Today in Sweden: A roundup of the latest news on Thursday

US approves Sweden's Nato application, increased interest in the army, and Volvo plans new battery plant. Here's Sweden's news on Thursday.

Today in Sweden: A roundup of the latest news on Thursday

Swedish army sees increased interest among the young

A new report from Ungdomsbarometern shows that more and more young people believe Swedish defence should receive more funding, SVT reports.

In addition to this, the Swedish Armed Forces has reported an increase in interest among young people in carrying out military service.

“When I was eighteen, I was a bit scared of the military,” 22-year-old Johannes Blom, who is carrying out military service at Livgardets Regement in northern Stockholm, told SVT.

“But it’s grown on me in recent years.”

Prior to the war in Ukraine, interest in carrying out military service decreased among the young, according to the Swedish Armed Forces. The reason is unclear, but it is clear that the downward trend was broken at the end of February.

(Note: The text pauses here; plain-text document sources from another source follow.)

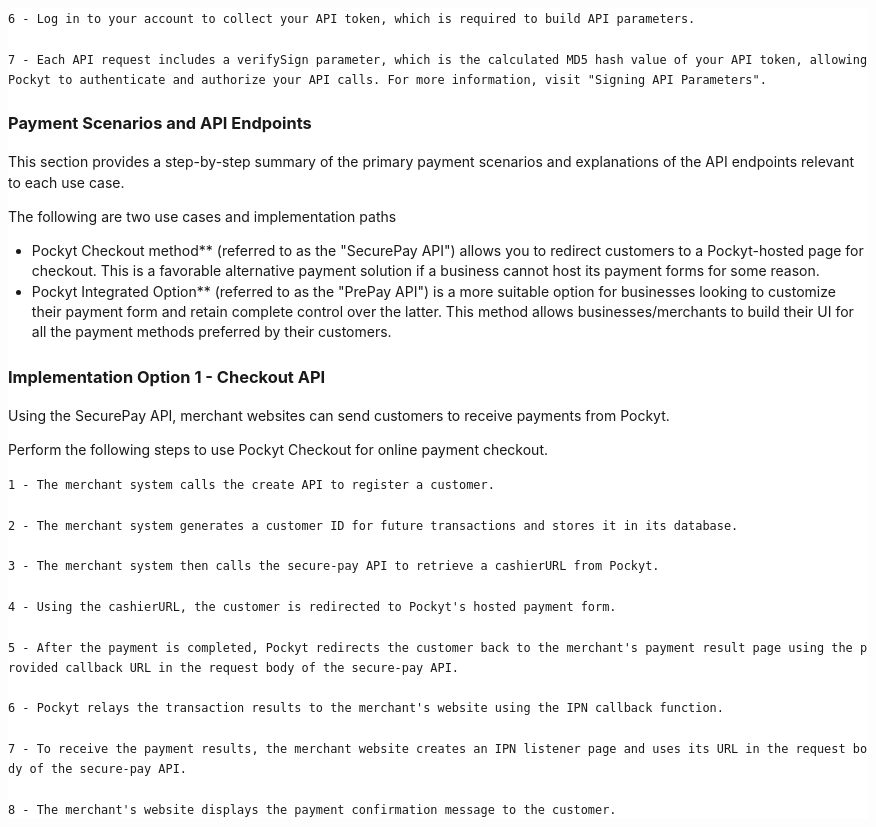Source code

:     6 - Log in to your account to collect your API token, which is required to build API parameters.

    7 - Each API request includes a verifySign parameter, which is the calculated MD5 hash value of your API token, allowing Pockyt to authenticate and authorize your API calls. For more information, visit "Signing API Parameters".

### Payment Scenarios and API Endpoints

This section provides a step-by-step summary of the primary payment scenarios and explanations of the API endpoints relevant to each use case.

The following are two use cases and implementation paths

* Pockyt Checkout method** (referred to as the "SecurePay API") allows you to redirect customers to a Pockyt-hosted page for checkout. This is a favorable alternative payment solution if a business cannot host its payment forms for some reason.
* Pockyt Integrated Option** (referred to as the "PrePay API")  is a more suitable option for businesses looking to customize their payment form and retain complete control over the latter. This method allows businesses/merchants to build their UI for all the payment methods preferred by their customers.

### Implementation Option 1 - Checkout API

 Using the SecurePay API, merchant websites can send customers to receive payments from Pockyt.

Perform the following steps to use Pockyt Checkout for online payment checkout.

    1 - The merchant system calls the create API to register a customer.

    2 - The merchant system generates a customer ID for future transactions and stores it in its database.

    3 - The merchant system then calls the secure-pay API to retrieve a cashierURL from Pockyt.

    4 - Using the cashierURL, the customer is redirected to Pockyt's hosted payment form.

    5 - After the payment is completed, Pockyt redirects the customer back to the merchant's payment result page using the provided callback URL in the request body of the secure-pay API.

    6 - Pockyt relays the transaction results to the merchant's website using the IPN callback function.

    7 - To receive the payment results, the merchant website creates an IPN listener page and uses its URL in the request body of the secure-pay API.

    8 - The merchant's website displays the payment confirmation message to the customer.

One month later, in March, the amount of people interested in carrying out basic military training and military service had almost doubled, from 16 percent in February to 28 percent in March, according to figures from the Swedish Armed Forces.

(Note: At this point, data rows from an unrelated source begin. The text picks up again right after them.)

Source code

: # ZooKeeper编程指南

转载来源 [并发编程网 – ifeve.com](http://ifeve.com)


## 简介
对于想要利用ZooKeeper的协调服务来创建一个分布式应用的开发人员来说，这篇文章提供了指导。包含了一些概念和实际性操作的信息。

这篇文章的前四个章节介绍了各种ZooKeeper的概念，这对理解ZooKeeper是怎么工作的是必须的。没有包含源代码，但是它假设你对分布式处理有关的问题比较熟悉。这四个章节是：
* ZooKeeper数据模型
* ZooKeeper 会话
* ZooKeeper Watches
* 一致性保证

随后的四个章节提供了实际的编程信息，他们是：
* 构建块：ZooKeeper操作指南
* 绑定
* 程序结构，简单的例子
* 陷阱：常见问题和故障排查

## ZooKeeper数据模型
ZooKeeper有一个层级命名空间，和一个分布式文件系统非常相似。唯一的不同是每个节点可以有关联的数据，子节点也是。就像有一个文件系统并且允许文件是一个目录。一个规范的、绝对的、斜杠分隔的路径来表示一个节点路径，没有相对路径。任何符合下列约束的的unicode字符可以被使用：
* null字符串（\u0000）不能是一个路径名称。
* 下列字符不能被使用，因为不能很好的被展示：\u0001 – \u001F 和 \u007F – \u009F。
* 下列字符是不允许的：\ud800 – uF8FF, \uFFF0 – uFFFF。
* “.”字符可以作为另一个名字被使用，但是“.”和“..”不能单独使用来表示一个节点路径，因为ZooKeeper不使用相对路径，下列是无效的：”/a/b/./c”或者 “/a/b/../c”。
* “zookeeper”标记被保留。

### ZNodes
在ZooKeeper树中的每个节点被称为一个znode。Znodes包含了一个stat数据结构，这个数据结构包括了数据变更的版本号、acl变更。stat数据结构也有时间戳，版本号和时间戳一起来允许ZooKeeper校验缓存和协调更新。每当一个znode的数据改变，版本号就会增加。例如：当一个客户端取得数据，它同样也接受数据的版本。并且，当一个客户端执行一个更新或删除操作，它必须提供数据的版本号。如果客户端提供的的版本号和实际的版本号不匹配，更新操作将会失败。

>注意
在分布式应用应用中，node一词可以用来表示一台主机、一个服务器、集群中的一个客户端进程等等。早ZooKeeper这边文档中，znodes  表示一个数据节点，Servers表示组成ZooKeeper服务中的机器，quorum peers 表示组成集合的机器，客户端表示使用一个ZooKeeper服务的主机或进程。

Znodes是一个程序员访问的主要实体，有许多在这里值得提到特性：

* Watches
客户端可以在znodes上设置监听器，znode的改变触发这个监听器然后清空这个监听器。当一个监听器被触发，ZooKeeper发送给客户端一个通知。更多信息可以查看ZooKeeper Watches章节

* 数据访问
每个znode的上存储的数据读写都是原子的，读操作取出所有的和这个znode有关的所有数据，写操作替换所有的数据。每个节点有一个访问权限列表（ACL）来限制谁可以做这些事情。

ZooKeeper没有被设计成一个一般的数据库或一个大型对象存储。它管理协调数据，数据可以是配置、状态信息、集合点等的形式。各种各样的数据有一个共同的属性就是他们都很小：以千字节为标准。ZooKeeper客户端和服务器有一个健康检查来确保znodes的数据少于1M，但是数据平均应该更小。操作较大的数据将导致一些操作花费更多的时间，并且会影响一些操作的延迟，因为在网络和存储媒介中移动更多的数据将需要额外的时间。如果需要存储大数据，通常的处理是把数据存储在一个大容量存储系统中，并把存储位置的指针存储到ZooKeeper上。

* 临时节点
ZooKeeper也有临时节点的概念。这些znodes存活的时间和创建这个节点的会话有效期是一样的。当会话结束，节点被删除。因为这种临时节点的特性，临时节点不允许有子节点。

Swedish vocabulary: värnplikt – military service

US approves Sweden’s Nato application – seven countries remain

The US Senate approved Sweden and Finland’s Nato applications with 95 votes to 1.

“It’s very satisfying. It’s only very positive for Sweden and shows confidence in both Sweden and Finland,” Foreign Minister Ann Linde told TT newswire.

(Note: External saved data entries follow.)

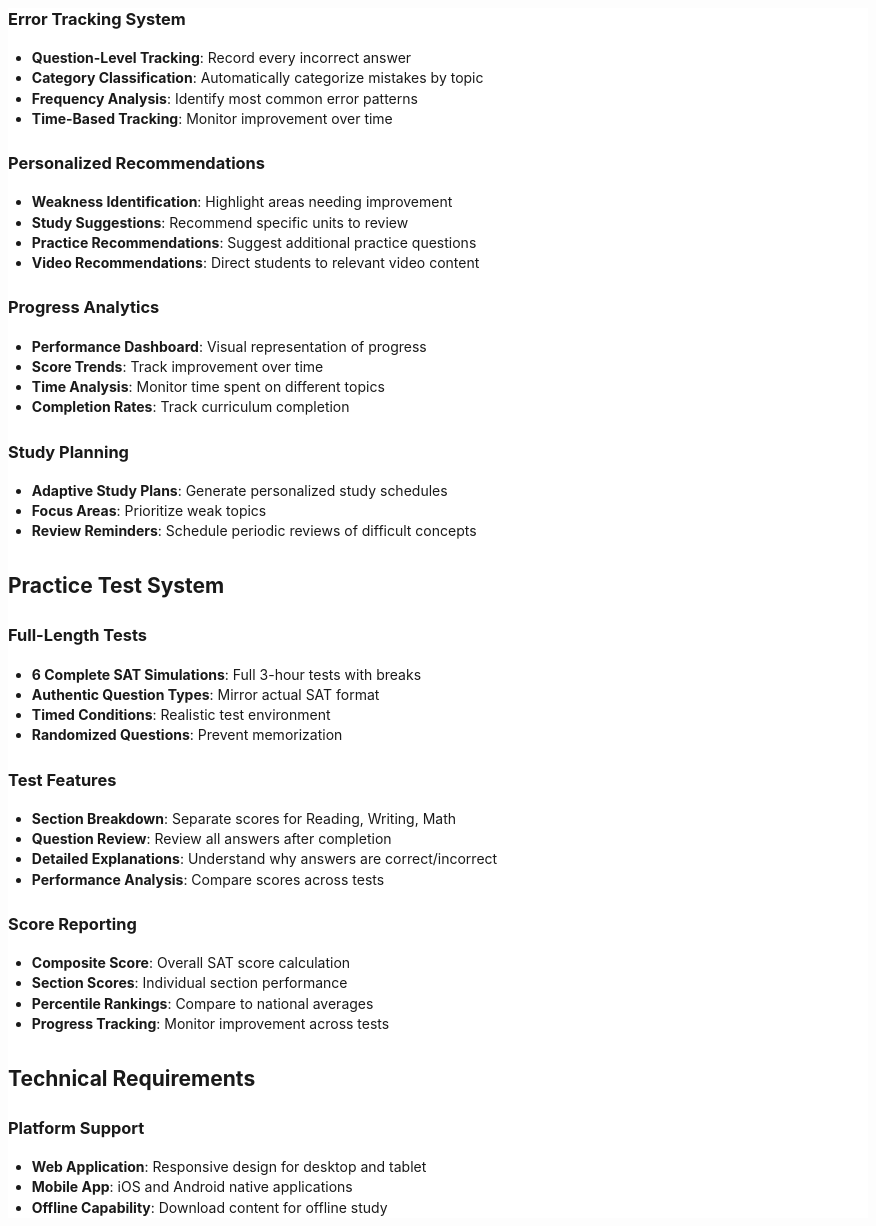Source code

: ### Error Tracking System
- **Question-Level Tracking**: Record every incorrect answer
- **Category Classification**: Automatically categorize mistakes by topic
- **Frequency Analysis**: Identify most common error patterns
- **Time-Based Tracking**: Monitor improvement over time

### Personalized Recommendations
- **Weakness Identification**: Highlight areas needing improvement
- **Study Suggestions**: Recommend specific units to review
- **Practice Recommendations**: Suggest additional practice questions
- **Video Recommendations**: Direct students to relevant video content

### Progress Analytics
- **Performance Dashboard**: Visual representation of progress
- **Score Trends**: Track improvement over time
- **Time Analysis**: Monitor time spent on different topics
- **Completion Rates**: Track curriculum completion

### Study Planning
- **Adaptive Study Plans**: Generate personalized study schedules
- **Focus Areas**: Prioritize weak topics
- **Review Reminders**: Schedule periodic reviews of difficult concepts

## Practice Test System

### Full-Length Tests
- **6 Complete SAT Simulations**: Full 3-hour tests with breaks
- **Authentic Question Types**: Mirror actual SAT format
- **Timed Conditions**: Realistic test environment
- **Randomized Questions**: Prevent memorization

### Test Features
- **Section Breakdown**: Separate scores for Reading, Writing, Math
- **Question Review**: Review all answers after completion
- **Detailed Explanations**: Understand why answers are correct/incorrect
- **Performance Analysis**: Compare scores across tests

### Score Reporting
- **Composite Score**: Overall SAT score calculation
- **Section Scores**: Individual section performance
- **Percentile Rankings**: Compare to national averages
- **Progress Tracking**: Monitor improvement across tests

## Technical Requirements

### Platform Support
- **Web Application**: Responsive design for desktop and tablet
- **Mobile App**: iOS and Android native applications
- **Offline Capability**: Download content for offline study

After a debate lasting over three hours, senators voted in favour of ratifying Sweden and Finland’s applications to join the Nato defence alliance. The message arrived early on Thursday morning, Swedish time.

“It’s the largest and most important country in Nato, so of course it is important,” Linde said. “Now there are only seven countries left which have not ratified, it’s never gone so fast.”

The decision was also welcomed by Sweden’s Prime Minister, Magdalena Andersson, who said on Twitter that the “swift vote in favour of our countries joining the alliance is greatly appreciated.”

Swedish vocabulary: godkänna – approve

Volvo plans new electric battery plant in Sweden

Swedish lorry and heavy equipment maker Volvo Group said on Wednesday it planned to open a new battery factory in Sweden to manufacture battery cells for heavy-duty vehicles and machines.

“There is a strong demand from our customers already today, and by 2030, it is our ambition that at least 35 percent of the products we sell are electric”, Volvo Group chief executive Martin Lundstedt said in a statement.

“This ramp-up will require large volumes of high-performing batteries, produced using fossil free energy and it is a logical next step for us to include battery production in our future industrial footprint”, he added.

The project, which is subject to approvals from relevant authorities, calls for the construction of a plant in Mariestad in southern Sweden, near Volvo’s main powertrain plant.

The site was chosen in order to “benefit from the region’s existing industrial and logistics infrastructure” and its access to Sweden’s “rich supply of fossil free energy”, the company said.

Volvo Group is a wholly-Swedish company that split in 1999 from automobile maker Volvo Cars, which is now owned by Chinese group Geely.